Un Pupi Avati che torna indietro nel tempo per spiegarci cosa spinge ancora oggi un 79enne come lui a fare cinema con quel lato nostalgico-malinconico che contraddistingue i suoi lavori, senza mai però chiudere del tutto la “serranda della realtà” e della speranza. Il rapporto con la moglie che da 54 anni lo accompagna in ogni sfida personale e pubblica è uno di quegli elementi che consente al grande regista di poter ritenere per davvero la salvezza dell’anima nostra quel gesto d’amore che è il rapporto con un altro che ci ama e ci vuole bene. «Mi sono sentito inadeguato e ho cercato di tenerla con me sempre», spiega della moglie in una intervista sul quotidiano cartaceo di Repubblica. «Malgrado non ci sia giorno che non sia stato segnato da lacerazioni, il legame ha resistito»; addirittura, rilancia ancora Pupi Avati, «dopo 54 anni è il mio hard disk, ha tutti i file, nei suoi occhi c’è il Pupi ragazzetto che va a suonare con Lucio Dalla a Bologna; c’è il ringraziamento in inglese agli Oscar che non mi è mai servito; non ci sono altri occhi dove sia custodito e quegli occhi dovevano essere belli». Non solo l’amore, ma anche la fede e la malinconica amicizia che strinse fin da giovane con il grande cantautore di “Piazza Grande”: «Con Dalla andavamo in birreria e spendevamo 50 lire di tonno e fagioli. Sognavamo il successo, Lucio ha fatto un viaggio siderale». Per il regista quasi invidioso di quella bravura di Lucio, in realtà quel “fallimento” ha riaperto una carriera che ci ha consegnato opere e titoli fantastici: «volevo raccontare chi ero con un clarinetto, non mi amava però, mentre amava Lucio. Non avevo capito che il cinema potesse darmi grandi opportunità, sono andato alla ricerca del mio Graal». Chiudendo, Avati sottolinea quanto ha fatto al cinema in tutti questi anni, «anche se non so se mi abbia restituito altrettanto..».
“SOLO L’AMORE CI SALVA”
Un film per la tv, non per il cinema, eppure con tutta la magia e la freschezza di chi a 79 anni vuole ancora stupirsi davanti alle storie della realtà umana: Pupi Avati questa sera su Rai1 porta in scena “Il fulgore di Dony” con una scelta “anacronistica” di portare sul piccolo schermo una storia incentrata non sull’impavido egoismo ma sulla fragilità di un rapporto con un altro totalmente alto e totalmente complesso. Un film con al centro la “misericordia” di una ragazza “media” in tutto che dona però tutta se stessa al ragazzo che ama colpito da un grave incidente che ne limita progressivamente le facoltà cognitive. «In tempo di amore esibito e consumato, mi interessa la ricerca dell’assoluta, la sacralità che contiene la follia», spiega l’anziano regista a Repubblica questa mattina. «Dony non è la più bella di Bologna, nella classifica della scuola è a metà, è a metà di tutto. Ma all’improvviso diventa sfolgorante, trova il senso del suo essere». Secondo Pupi Avati il senso di noi stessi lo troviamo sempre nell’altro, proprio come Dony nel film lo trova in Marco: come racconta ancora a Silvia Fumarola su Rep, «Il fulgore di Dony esplora la cultura dello scarto a cui tanto tiene il Pontefice. Una società dove si premia solo chi è assertivo e ce l’ha fatta non funziona. Qui c’è uno sguardo molto amorevole nei riguardi di chi non ce l’ha fatta e questo rende il film scandalo. Il protagonista è bella e la bellezza rende inadeguati», spiega Pupi.

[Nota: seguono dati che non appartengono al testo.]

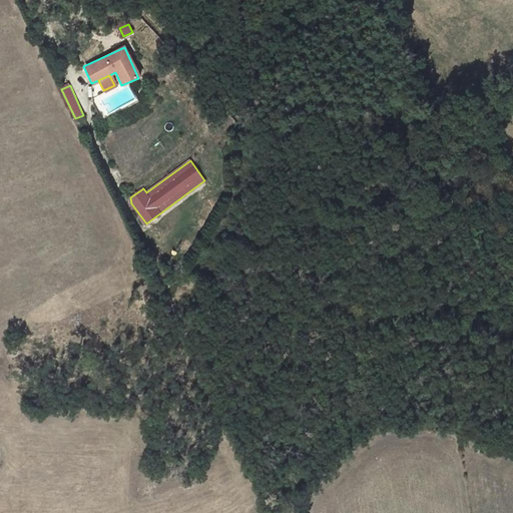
[(206,196),(213,192),(208,184),(201,189),(206,196)]
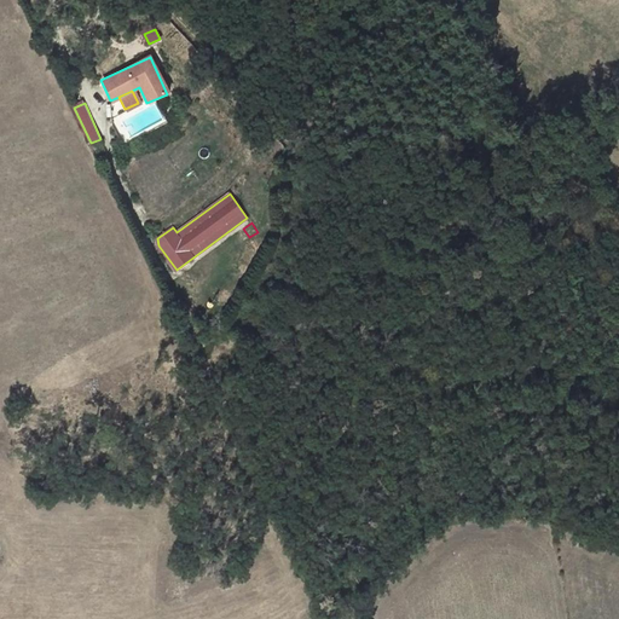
All buildings are outlined.
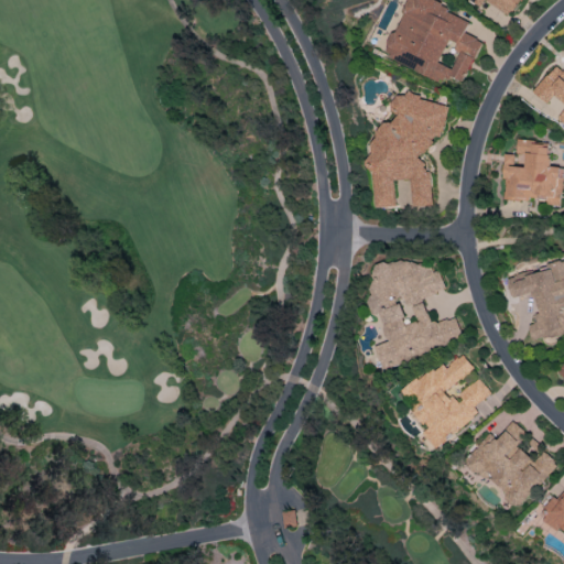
[(481,40),(465,33),(472,17),(431,0),(408,0),(386,56),(462,87),(481,40)]
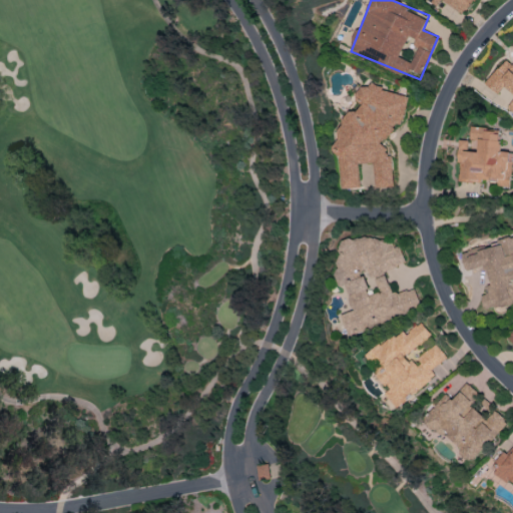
[(462,13),(473,0),(434,0),(448,4),(455,11),(462,13)]
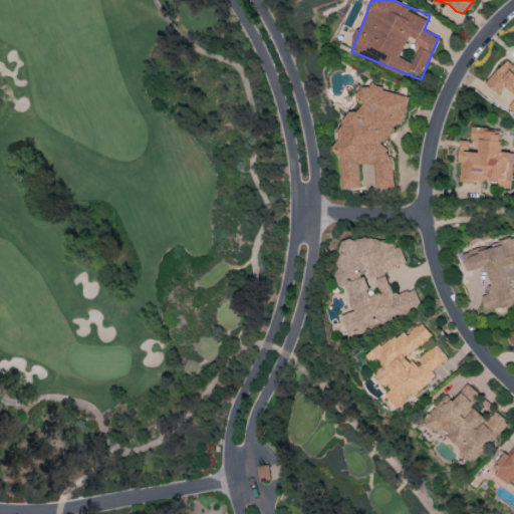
[(486,85),(499,94),(504,86),(513,93),(513,98),(507,108),(513,112),(513,63),(505,58),(486,85)]
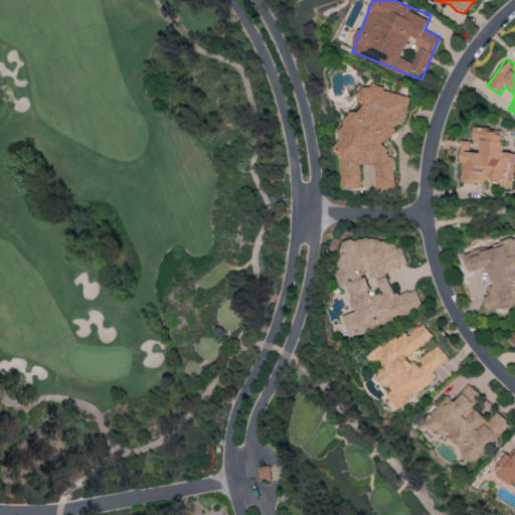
[(409,98),(385,88),(384,87),(375,82),(362,93),(359,98),(359,99),(365,107),(359,111),(355,111),(348,117),(341,134),(341,141),(332,147),(342,160),(342,189),(360,188),(361,186),(361,164),(376,164),(376,188),(394,188),(394,157),(393,156),(383,143),(397,132),(397,125),(403,125),(409,110),(409,98)]
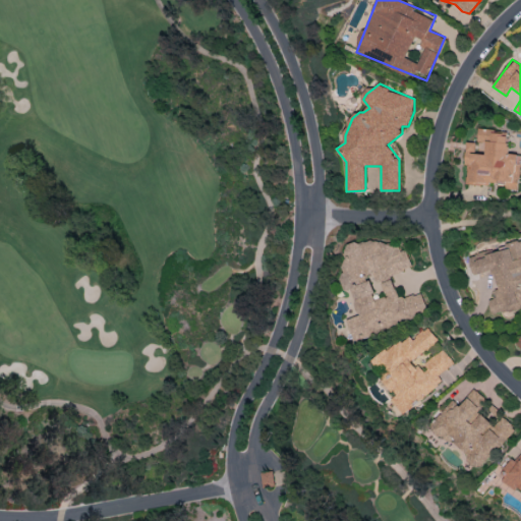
[(520,155),(507,154),(509,132),(479,129),(478,143),(467,142),(464,181),(505,185),(504,188),(518,189),(520,155)]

“IL FULGORE DI DONY”: IL FILM SULLE BEATITUDINI
Come ha spiegato giorni fa in sede di presentazione del film per la tv, il regista italiano ha illustrato un concerto assai poco “sexy” per il cinema attuale e per la stessa cultura di oggi, eppure così centrale e determinante per passare da una “fiction” ad un quadro di vita reale. «La sfida del film è rendere vera, credibile, azzardare addirittura che diventi condivisibile la scelta di Dony. Una scelta probabilmente anacronistica, contro tutto e tutti, in un presente che pare premiare solo l’egoismo. Non sapremo mai se Dony Chesi abbia letto il discorso della montagna del Vangelo di Matteo o abbia ascoltato le sollecitazioni di Papa Francesco, tuttavia in quel “beati i misericordiosi perchè troveranno misericordia c’è tutto il suo fulgore». A chi chiede al grande Pupi Avati se tutto quanto racconta non sia impregnato di fede, il regista “fulgido” risponde: «io voglio avere fede e sono dispersamente incredulo. Vado in Chiesa a pregare Dio di esistere, non più fede negli esseri umani. Per questo ho voluto raccontare di Dony», spiega ancora su Repubblica, prima di concludere «lei è la donna più meravigliosa che posso immaginare. Potrebbe evitare il dolore ma lo sceglie, spero esistano tante altre Dony».